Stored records
= = = =

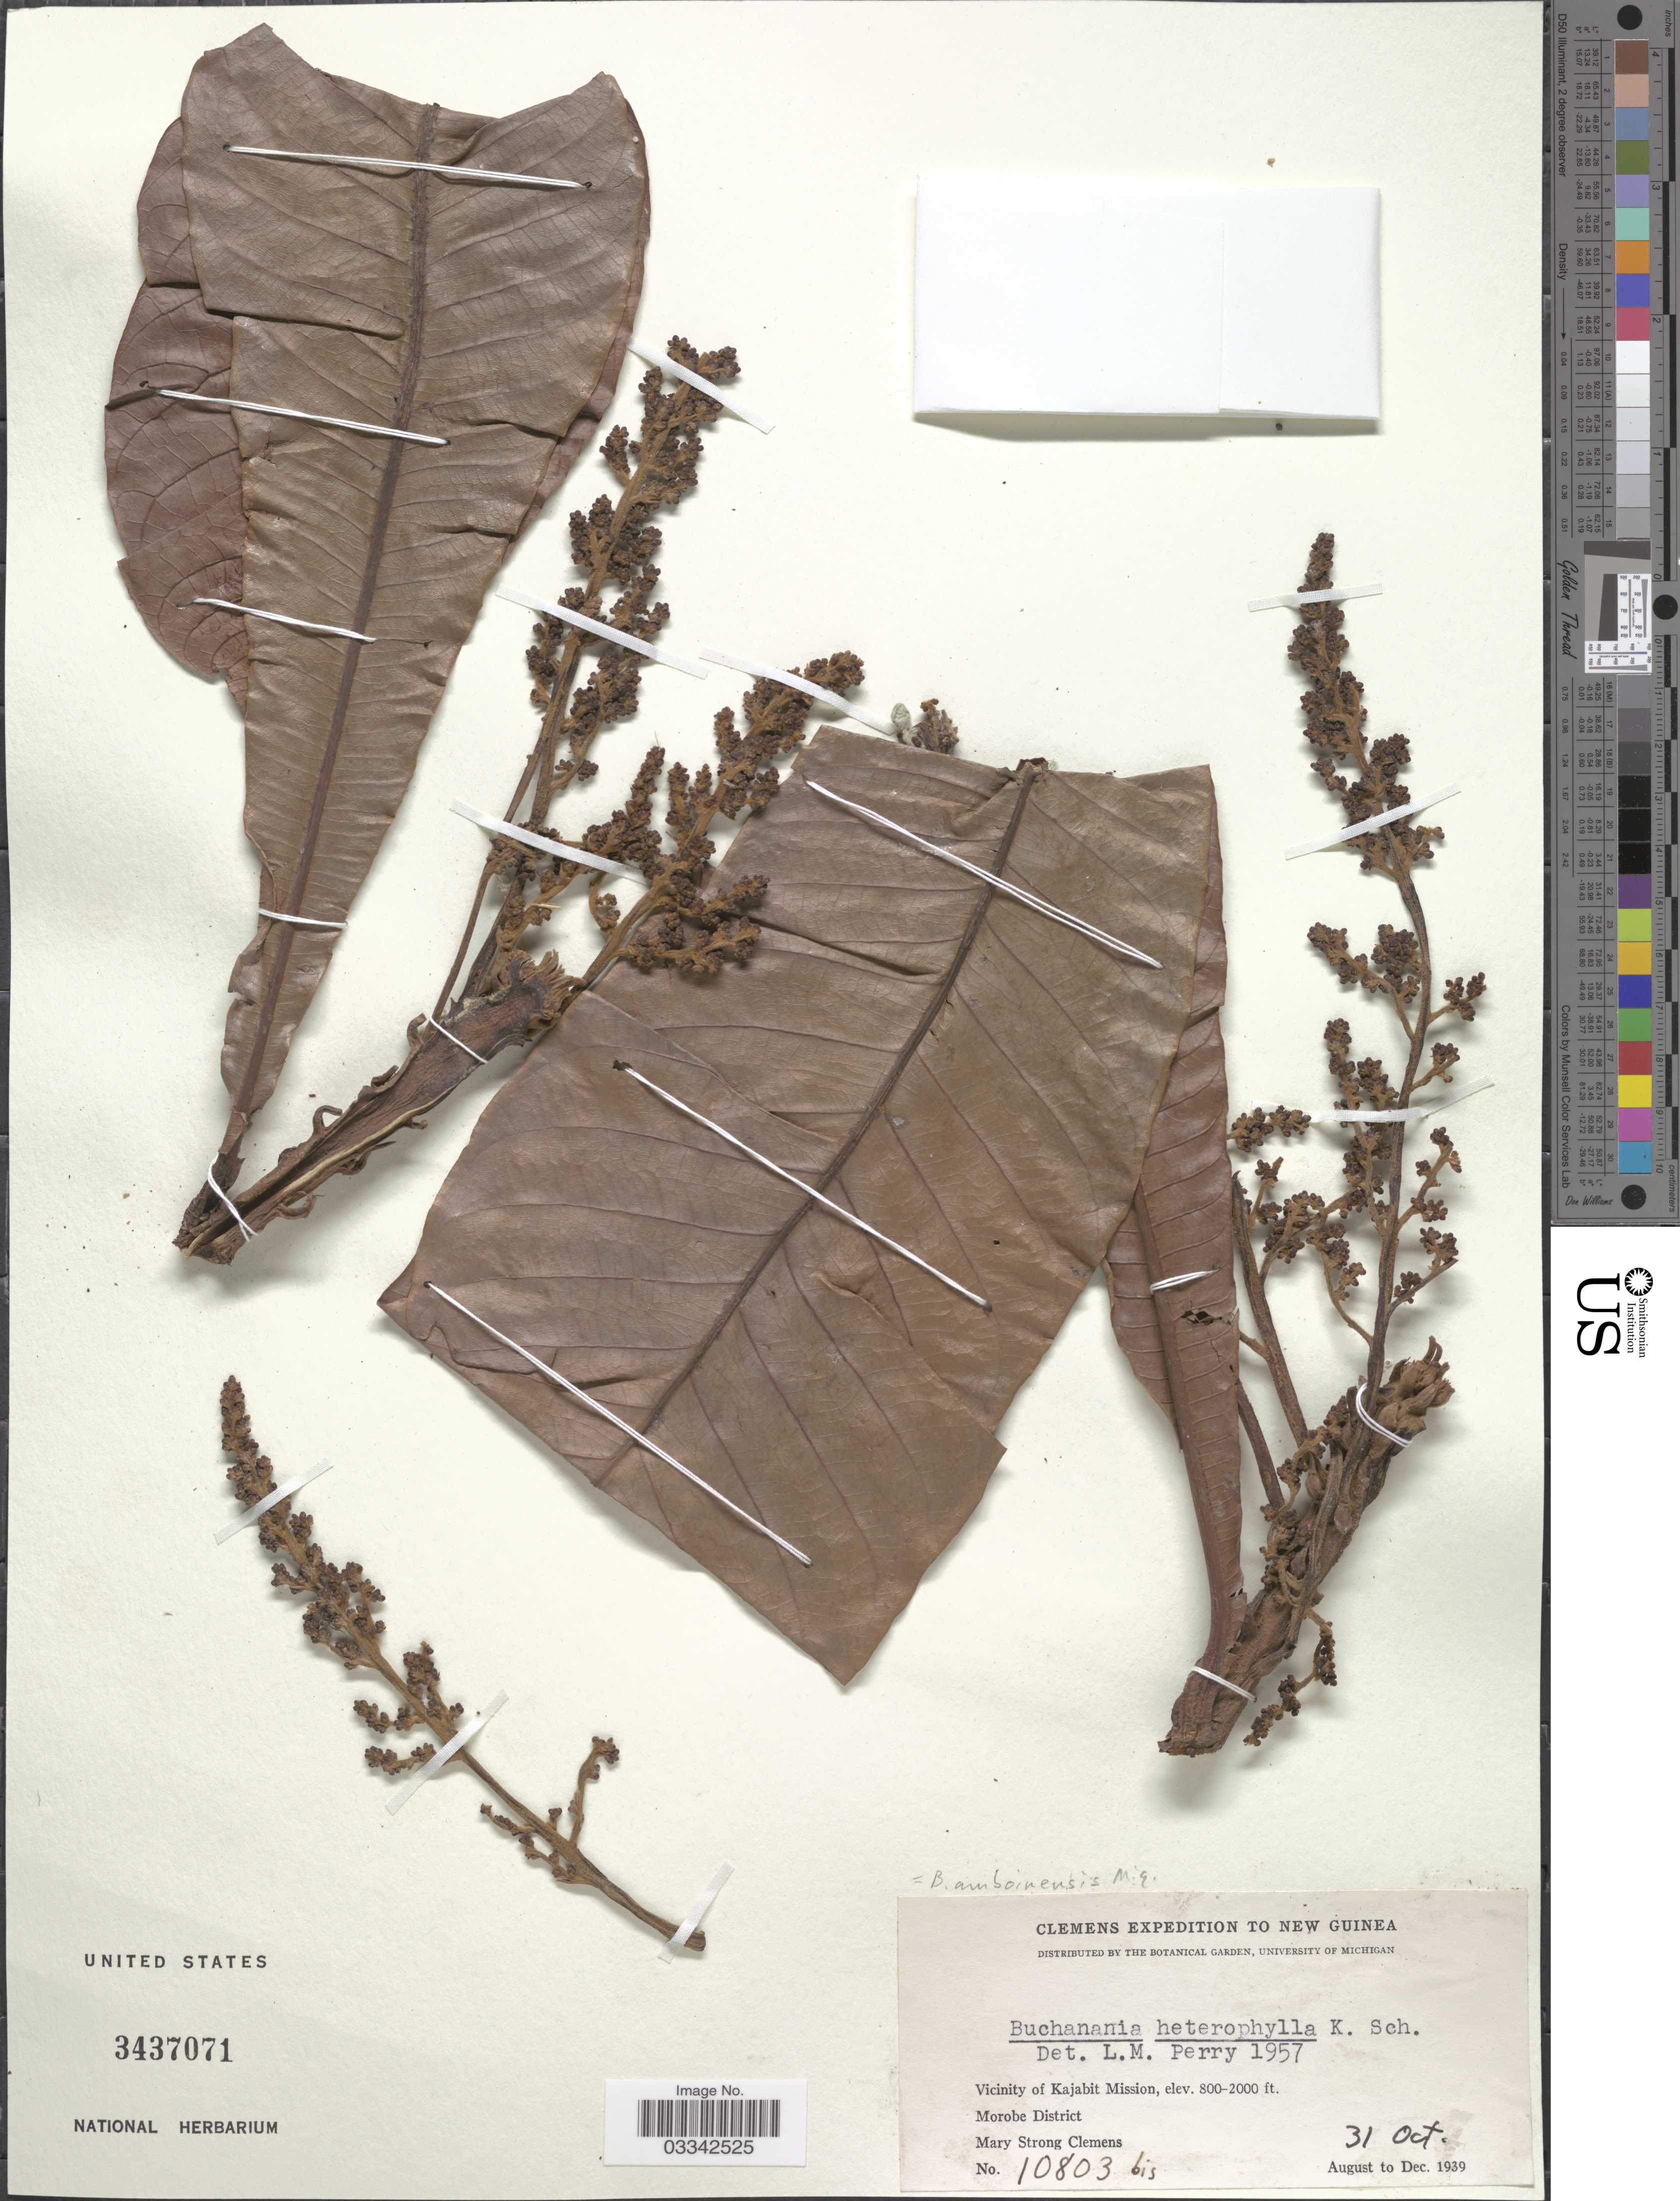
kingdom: Plantae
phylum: Tracheophyta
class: Magnoliopsida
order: Sapindales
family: Anacardiaceae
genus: Buchanania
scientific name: Buchanania amboinensis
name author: Miq.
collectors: M. S. Clemens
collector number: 10803 bis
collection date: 1939-10-31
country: Papua New Guinea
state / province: Morobe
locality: New Guinea. Vicinity of Kajabit Mission. Morobe District.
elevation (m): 244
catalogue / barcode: US 3437071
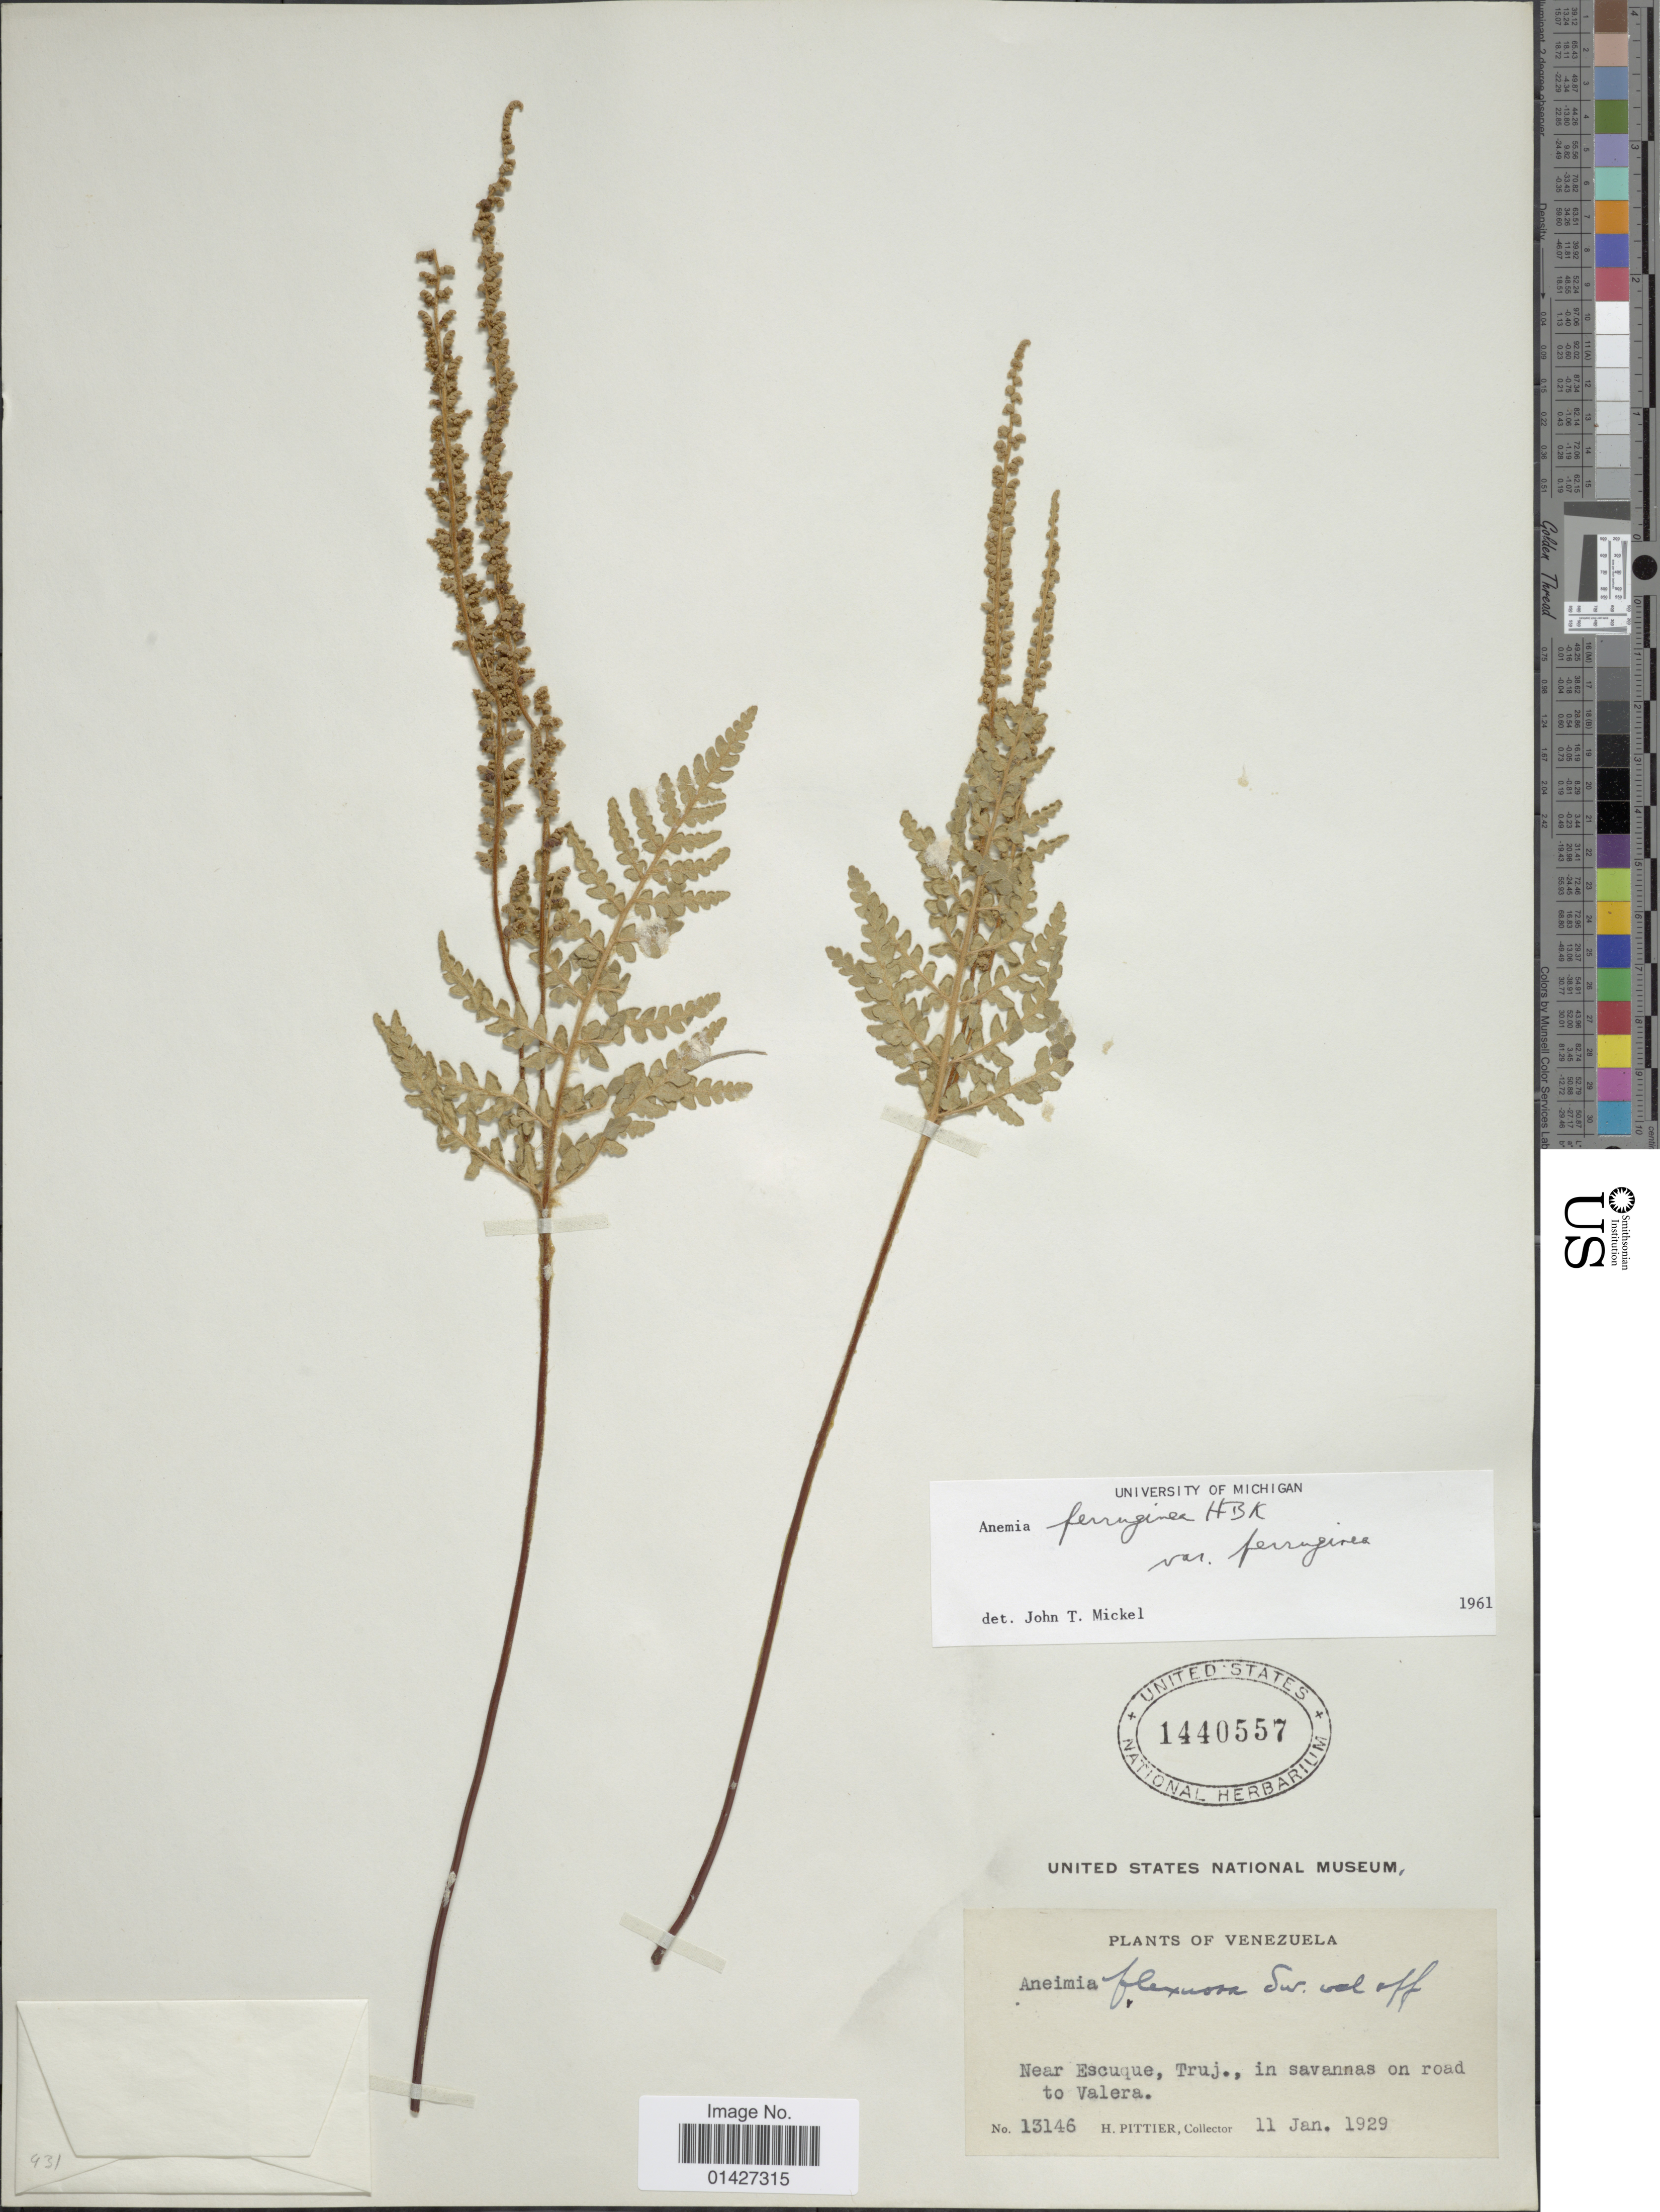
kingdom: Plantae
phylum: Tracheophyta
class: Polypodiopsida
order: Schizaeales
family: Anemiaceae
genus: Anemia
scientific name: Anemia ferruginea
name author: Kunth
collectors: H. F. Pittier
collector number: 13146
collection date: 1929-01-11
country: Venezuela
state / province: Trujillo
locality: Near Escuque, Truj., in savannas on road to Valera.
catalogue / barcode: US 1440557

= = = =

TASK PROMPT: Recast the data above as a Markdown table with the columns Row and Line, numbering each nonblank line and leaving out the pictures.

SOLVED EXERCISE:
| Row | Line |
|---|---|
| 1 | kingdom: Plantae |
| 2 | phylum: Tracheophyta |
| 3 | class: Magnoliopsida |
| 4 | order: Sapindales |
| 5 | family: Anacardiaceae |
| 6 | genus: Buchanania |
| 7 | scientific name: Buchanania amboinensis |
| 8 | name author: Miq. |
| 9 | collectors: M. S. Clemens |
| 10 | collector number: 10803 bis |
| 11 | collection date: 1939-10-31 |
| 12 | country: Papua New Guinea |
| 13 | state / province: Morobe |
| 14 | locality: New Guinea. Vicinity of Kajabit Mission. Morobe District. |
| 15 | elevation (m): 244 |
| 16 | catalogue / barcode: US 3437071 |
| 17 | kingdom: Plantae |
| 18 | phylum: Tracheophyta |
| 19 | class: Polypodiopsida |
| 20 | order: Schizaeales |
| 21 | family: Anemiaceae |
| 22 | genus: Anemia |
| 23 | scientific name: Anemia ferruginea |
| 24 | name author: Kunth |
| 25 | collectors: H. F. Pittier |
| 26 | collector number: 13146 |
| 27 | collection date: 1929-01-11 |
| 28 | country: Venezuela |
| 29 | state / province: Trujillo |
| 30 | locality: Near Escuque, Truj., in savannas on road to Valera. |
| 31 | catalogue / barcode: US 1440557 |